TASK INSTRUCTIONS: Each entry below should appear again exactly as written, without pictures.

Collected data:
+===+

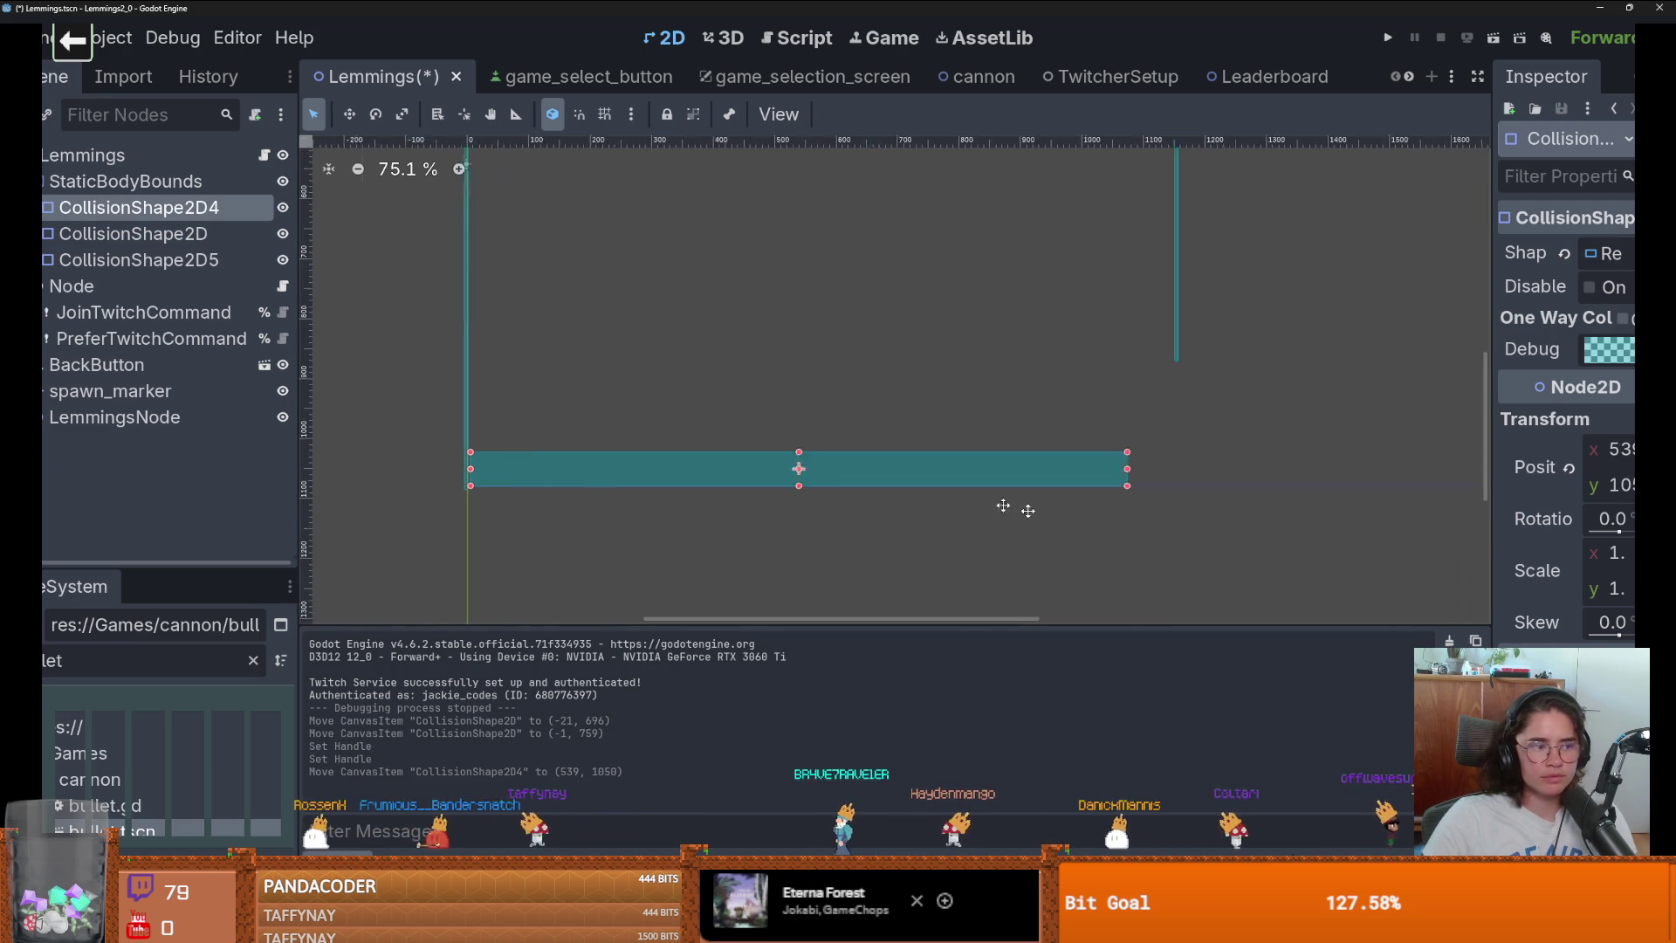
scroll(658, 485, down, 2)
drag(757, 448, 1187, 450)
scroll(823, 363, down, 1)
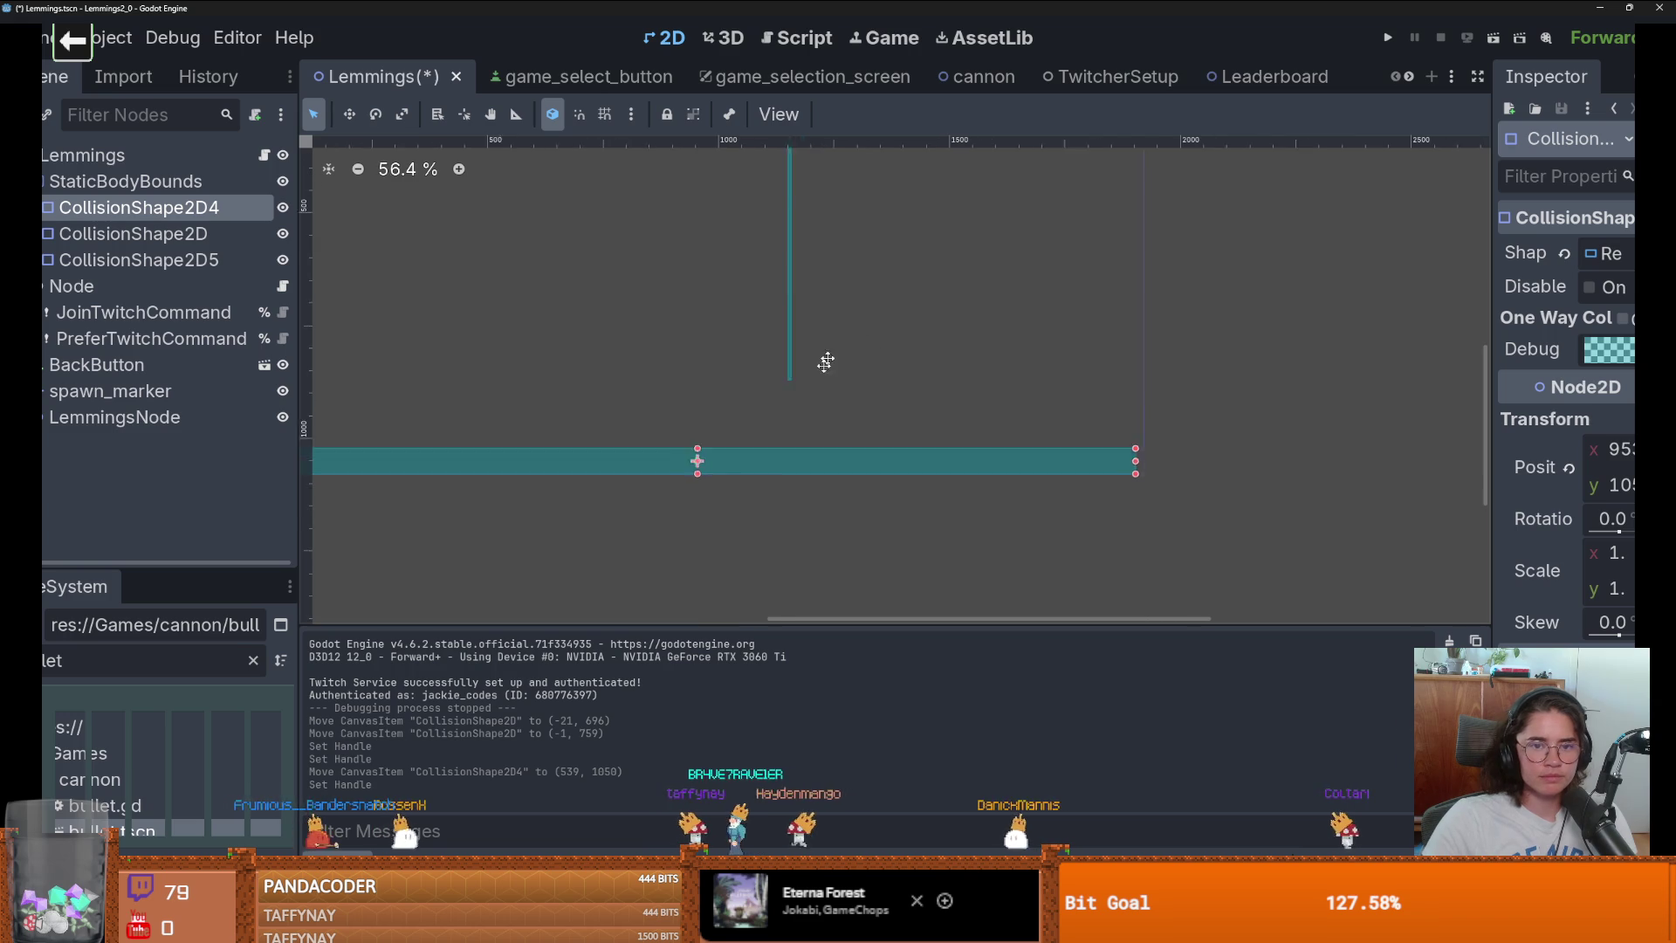
scroll(786, 363, up, 1)
click(762, 363)
drag(762, 363, 1120, 449)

+===+

ANSWER:
scroll(658, 485, down, 2)
drag(757, 448, 1187, 450)
scroll(823, 363, down, 1)
scroll(786, 363, up, 1)
click(762, 363)
drag(762, 363, 1120, 449)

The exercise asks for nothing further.